By accident, a large plate is dropped and breaks into three pieces. The pieces fly apart parallel to the floor, with v1 = 2.75 m/s and v2 = 1.65 m/s. As the plate falls, its momentum has only a vertical component, and no component parallel to the floor. After the collision, the component of the total momentum parallel to the floor must remain zero, since the net external force acting on the plate has no component parallel to the floor. Using the data shown in the drawing, find the masses of pieces 1 and 2.
m1= kg
m2= kg
To find the masses of pieces 1 and 2, we can use the concept of conservation of momentum. According to the principle of conservation of momentum, the total momentum before the collision should be equal to the total momentum after the collision.
Let's denote the mass of piece 1 as m1 and the mass of piece 2 as m2.

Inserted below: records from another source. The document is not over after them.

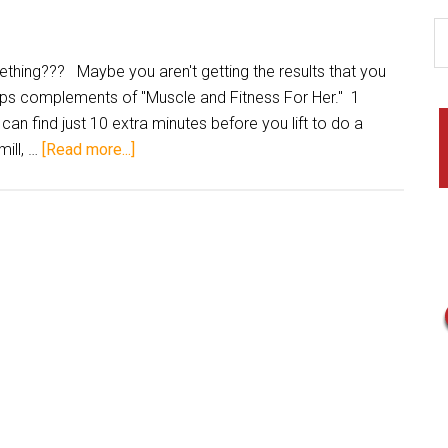
hing??? Maybe you aren't getting the results that you
tips complements of "Muscle and Fitness For Her." 1
 can find just 10 extra minutes before you lift to do a
ill, …
[Read more...]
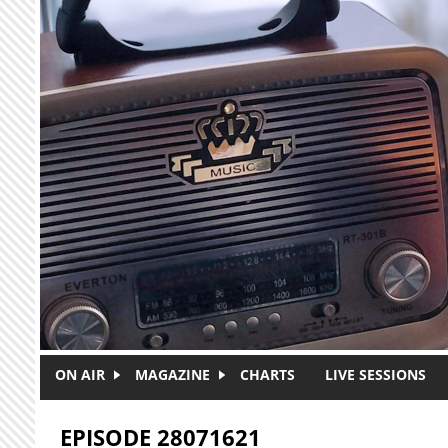
Skip to main content
ON AIR
MAGAZINE
CHARTS
LIVE SESSIONS
EPISODE 28071621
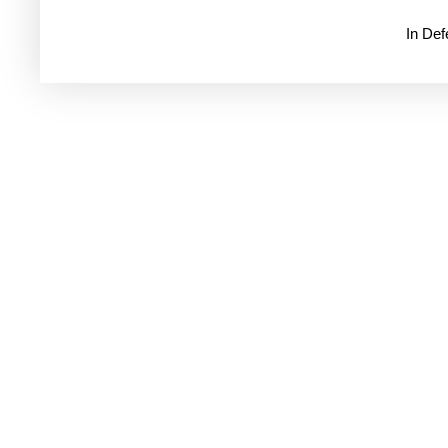
In De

Before the collision, the plate is in motion parallel to the floor, and its momentum has no component parallel to the floor. This means that the momentum of piece 1 (p1) and piece 2 (p2) must cancel each other out in the horizontal direction.
So, we have:
p1 + p2 = 0
The momentum can be calculated by multiplying the mass (m) of an object by its velocity (v). Therefore, we have:
m1 * v1 + m2 * v2 = 0
Substituting the given values:
m1 * 2.75 m/s + m2 * 1.65 m/s = 0
Now we have one equation with two unknowns. However, we also have another piece of information to utilize. Since the pieces fly apart parallel to the floor after the collision, we can conclude that the magnitude of their velocities remains the same. This implies:
v1 = v2
Substituting this into the equation, we get:
m1 * 2.75 m/s + m2 * 2.75 m/s = 0
Combining like terms:
2.75 m/s (m1 + m2) = 0
From this equation, we can see that the sum of the masses (m1 + m2) must be equal to zero. This means that either m1 or m2 must be negative. However, mass cannot be negative in reality. Therefore, we can conclude that both masses must be zero.
Thus, the masses of pieces 1 and 2 are both zero kg.